Marin des montagnes ne partage en apparence que peu de points communs avec le précédent film de Karim Aïnouz, La Vie invisible d’Euridice Gusmão (Prix Un certain regard à Cannes en 2019). La première rupture entre les deux est bien sûr formelle, puisque le cinéaste fait ici le choix du documentaire et raconte à la première personne le voyage qui l’a conduit, en 2019, sur la terre natale de son père, en Algérie. La seconde est en trompe-l’œil, car contrairement à ce que l’on pourrait attendre, l’abandon du registre mélodramatique est loin d’entraîner un renoncement à l’émotion ou au lyrisme. Le film démarre pourtant de manière relativement sèche, par les images banales d’une traversée en bateau (pont, escaliers, salles de réception, passagers, etc.) qui escamotent la subjectivité du réalisateur, réduite aux photographies d’une cabine impersonnelle où l’on aperçoit furtivement la silhouette d’Aïnouz dans un miroir. Quelques indices suggèrent malgré tout que la traversée aura non seulement une valeur initiatique, mais que sa portée émotionnelle dépassera les attentes du cinéaste. D’abord, grâce à un mot et à sa définition, qui apparaissent à l’écran au seuil du film : calenture, un délire fiévreux conduisant les marins des zones tropicales à se jeter à la mer. Ensuite, par la voix off d’Aïnouz, qui lit une longue lettre adressée à Iracema, sa mère disparue. Comme un refrain mélancolique, les mots « Iracema, je me demande… » rythment le mouvement indolent du film et renvoient aux mystérieuses racines du réalisateur, conçu aux États-Unis, mais né au Brésil et élevé sans son père Majid, resté en Kabylie.

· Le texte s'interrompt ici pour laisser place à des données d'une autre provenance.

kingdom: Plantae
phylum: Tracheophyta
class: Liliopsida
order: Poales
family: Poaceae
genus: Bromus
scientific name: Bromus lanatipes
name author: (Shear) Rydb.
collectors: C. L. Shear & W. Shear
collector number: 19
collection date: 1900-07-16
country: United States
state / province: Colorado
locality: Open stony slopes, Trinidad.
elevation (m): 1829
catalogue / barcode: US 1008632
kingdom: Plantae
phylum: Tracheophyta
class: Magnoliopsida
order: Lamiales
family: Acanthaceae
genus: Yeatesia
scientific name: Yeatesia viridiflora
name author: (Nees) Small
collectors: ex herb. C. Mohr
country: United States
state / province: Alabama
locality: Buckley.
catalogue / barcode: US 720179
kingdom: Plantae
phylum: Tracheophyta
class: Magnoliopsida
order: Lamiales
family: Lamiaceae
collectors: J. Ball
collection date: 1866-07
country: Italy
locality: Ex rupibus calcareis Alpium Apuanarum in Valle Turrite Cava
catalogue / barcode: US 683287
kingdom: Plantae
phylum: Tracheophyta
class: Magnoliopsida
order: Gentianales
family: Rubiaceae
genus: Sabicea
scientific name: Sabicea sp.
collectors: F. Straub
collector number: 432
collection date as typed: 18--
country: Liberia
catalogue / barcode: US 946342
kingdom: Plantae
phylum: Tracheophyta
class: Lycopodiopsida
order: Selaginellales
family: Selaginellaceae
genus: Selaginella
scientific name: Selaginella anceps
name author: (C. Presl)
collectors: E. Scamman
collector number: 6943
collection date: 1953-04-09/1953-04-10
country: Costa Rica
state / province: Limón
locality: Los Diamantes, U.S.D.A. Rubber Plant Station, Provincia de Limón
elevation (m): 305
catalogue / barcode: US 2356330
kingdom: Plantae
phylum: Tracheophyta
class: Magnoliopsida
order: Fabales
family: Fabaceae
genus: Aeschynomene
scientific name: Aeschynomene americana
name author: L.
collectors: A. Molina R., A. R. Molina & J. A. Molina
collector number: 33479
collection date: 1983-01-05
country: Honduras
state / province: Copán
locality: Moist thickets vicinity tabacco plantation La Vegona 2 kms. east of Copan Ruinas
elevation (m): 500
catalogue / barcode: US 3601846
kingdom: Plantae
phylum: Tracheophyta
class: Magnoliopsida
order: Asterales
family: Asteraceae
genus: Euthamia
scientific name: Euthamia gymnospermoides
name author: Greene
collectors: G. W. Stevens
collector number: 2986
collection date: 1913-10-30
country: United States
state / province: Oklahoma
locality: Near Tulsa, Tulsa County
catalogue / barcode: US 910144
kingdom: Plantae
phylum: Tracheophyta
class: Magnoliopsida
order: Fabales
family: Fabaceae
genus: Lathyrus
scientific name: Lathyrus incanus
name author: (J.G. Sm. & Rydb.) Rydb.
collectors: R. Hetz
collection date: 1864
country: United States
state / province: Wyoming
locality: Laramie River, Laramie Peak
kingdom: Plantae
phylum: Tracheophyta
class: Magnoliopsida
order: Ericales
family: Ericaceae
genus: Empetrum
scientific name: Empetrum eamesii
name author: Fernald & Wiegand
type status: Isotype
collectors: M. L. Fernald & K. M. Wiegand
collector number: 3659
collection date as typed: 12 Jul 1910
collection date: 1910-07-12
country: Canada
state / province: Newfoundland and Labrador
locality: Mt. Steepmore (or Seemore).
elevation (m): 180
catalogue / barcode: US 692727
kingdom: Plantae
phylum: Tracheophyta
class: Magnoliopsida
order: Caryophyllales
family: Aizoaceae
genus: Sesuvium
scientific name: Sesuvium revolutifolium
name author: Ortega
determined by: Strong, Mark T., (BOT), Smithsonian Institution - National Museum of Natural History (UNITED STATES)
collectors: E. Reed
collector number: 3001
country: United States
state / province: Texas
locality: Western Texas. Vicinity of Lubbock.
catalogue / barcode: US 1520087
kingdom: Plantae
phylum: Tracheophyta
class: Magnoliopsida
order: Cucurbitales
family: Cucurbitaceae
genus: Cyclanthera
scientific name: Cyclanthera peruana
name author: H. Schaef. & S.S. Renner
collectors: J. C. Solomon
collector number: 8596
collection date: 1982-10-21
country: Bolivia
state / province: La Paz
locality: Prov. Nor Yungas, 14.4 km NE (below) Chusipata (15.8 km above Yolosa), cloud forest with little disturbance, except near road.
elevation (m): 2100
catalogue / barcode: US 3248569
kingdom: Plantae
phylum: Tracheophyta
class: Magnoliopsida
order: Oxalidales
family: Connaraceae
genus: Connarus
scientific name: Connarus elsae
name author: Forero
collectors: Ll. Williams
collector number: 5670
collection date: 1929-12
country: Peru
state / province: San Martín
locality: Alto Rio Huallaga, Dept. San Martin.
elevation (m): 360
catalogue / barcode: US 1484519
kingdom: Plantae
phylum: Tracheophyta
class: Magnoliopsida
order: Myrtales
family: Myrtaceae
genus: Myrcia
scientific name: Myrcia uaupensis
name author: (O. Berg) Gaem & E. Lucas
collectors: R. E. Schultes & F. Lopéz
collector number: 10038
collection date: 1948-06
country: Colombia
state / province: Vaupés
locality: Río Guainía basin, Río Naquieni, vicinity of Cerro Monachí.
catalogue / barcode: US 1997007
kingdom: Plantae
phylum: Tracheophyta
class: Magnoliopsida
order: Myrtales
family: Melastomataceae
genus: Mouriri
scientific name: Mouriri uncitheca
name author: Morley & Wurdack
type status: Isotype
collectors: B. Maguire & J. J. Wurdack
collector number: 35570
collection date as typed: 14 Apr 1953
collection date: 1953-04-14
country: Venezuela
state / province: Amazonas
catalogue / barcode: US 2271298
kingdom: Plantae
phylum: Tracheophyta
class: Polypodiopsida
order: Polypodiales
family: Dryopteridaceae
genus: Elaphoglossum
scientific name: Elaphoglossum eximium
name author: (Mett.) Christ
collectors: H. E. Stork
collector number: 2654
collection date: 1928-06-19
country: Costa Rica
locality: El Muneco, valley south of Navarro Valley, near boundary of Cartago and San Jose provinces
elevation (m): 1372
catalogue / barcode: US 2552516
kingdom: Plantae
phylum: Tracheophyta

La beauté de Marin des montagnes tient d’abord à la posture paradoxale du cinéaste, à la fois ethnographe et enfant du pays, mais aussi étranger croyant reconnaître dans chaque visage anonyme un cousin ou une sœur possible. Aïnouz prend d’abord son temps pour observer la surface de la ville (son périple commence à Alger) et filme les façades, devantures de magasins et groupes de passants dans une suite de plans fixes préparés avec soin. Mais les tableaux qu’il compose sont toujours plus vivants que prévu : un boucher sort du cadre pour venir l’interroger, trois jeunes hommes veulent raconter leur quotidien à la caméra, et même les rues les plus désertes se peuplent soudain, en pleine nuit, de danses improvisées. La ville tout entière semble ainsi vouloir entrer dans le champ et, de rencontre en rencontre, le réalisateur est presque aspiré malgré lui vers le cœur profond du pays, jusqu’aux montagnes de l’Atlas, à Tizi Ouzou, la ville où a grandi son père. C’est là, au détour d’une conversation, qu’il croise par hasard un homonyme, Karim Aïnouz, né la même année que lui. Cette scène, véritable point de bascule du film, bouleverse le dispositif documentaire et fait taire pour un temps la voix off, remplacée par les éclats de voix de la famille Aïnouz, heureuse et surprise de rencontrer ce parent dont elle ignorait l’existence. Si le réalisateur continue de filmer les habitants de Tizi Ouzou dans des plans fixes savamment étudiés (les surcadrages rappellent l’extériorité du filmeur à ce milieu, par la présence d’une porte ou d’une fenêtre qui le sépare des autres), les figures qui les habitent semblent plus désireuses que jamais de l’inviter à entrer dans le cadre, prêtes à l’adopter comme l’un des leurs.
Quelque chose de profondément romanesque émerge de la manière dont Aïnouz est accueilli, d’abord comme un frère, mais aussi comme un cinéaste dont les images ont vocation à parcourir le monde (« je vais aller au Zimbabwe », s’amuse une vieille dame assise dans un fauteuil roulant). Le documentaire, d’abord ancré dans une trajectoire très intime, élargit alors sa portée et nous renvoie à une conception presque primitive du cinéma comme pouvoir absolu des images, capable non seulement d’enregistrer des souvenirs, mais aussi de transporter des corps, des histoires et même un pays tout entier aux quatre coins du monde. Cette « séance spéciale » mérite donc bien son nom : voir surgir à l’écran ces figures espiègles et bienveillantes, conscientes de voyager en même temps que le film dans les contrées les plus improbables (à commencer par la Croisette), constitue un petit moment de grâce.